In den Häusern entsteht gerade ein autonomes Zentrum, mit Wohn-, Konzert- und Veranstaltungsräumen, Werkstätten, einem d.i.y.-Plattenladen, einer öffentlichen Küche und Räumen für linksradikale Gruppen. ... das übliche also.
Das Gelände wurde besetzt, weil einfach ein Autonomes Zentrum gebraucht wird. Es stand leer, also sind Menschen dort eingezogen. Auch das kennt ihr, dass hat es alles schon geben, nur in letzter Zeit leider nicht so oft.

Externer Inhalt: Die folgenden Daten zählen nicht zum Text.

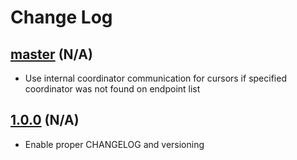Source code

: # Change Log

## [master](https://github.com/arangodb/go-driver/tree/master) (N/A)
- Use internal coordinator communication for cursors if specified coordinator was not found on endpoint list

## [1.0.0](https://github.com/arangodb/go-driver/tree/1.0.0) (N/A)
- Enable proper CHANGELOG and versioning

Leider ist das Gelände nicht irgendeins, sondern es ist Teil einer Firma gewesen, die im Dritten Reich die Krematorien für Konzentrations- und Vernichtungslager, wie Buchenwald und Auschwitz gebaut haben. Dieser Geschichte gilt es Rechnung zu tragen. Die Verantwortlichen waren die Firma Topf & Söhne und ihre Mitarbeiter, durch sie wurden in Auschwitz die sämtlichen Öfen in den fünf Krematorien gebaut, Teile von Gaskammern montiert und die Be- und Entlüftung der Gaskammern geplant. Diese Woche haben wir nun erfahren, dass wir rein rechtlich mit unserer Teilbesetzung, die Grundstücke zweier Firmen enteignet haben. Die zweite Firma ist der Schweizer Betrieb ~DSchindler Aufzüge~S, der 1994 die Firma ~DGustav Linse~S übernommen hat. Die Firma Linse hat ebenfalls ihren Beitrag zum maschinellen Ablauf in den Krematorien beigetragen. Ihr Verdienst ist die Installierung von Aufzügen, die die Leichen aus der Gaskammer im Keller zu den Öfen im Erdgeschoss gebracht haben. Auch die Rechtsabteilung dieser Firma ist an einer deeskalierenden Lösung interessiert.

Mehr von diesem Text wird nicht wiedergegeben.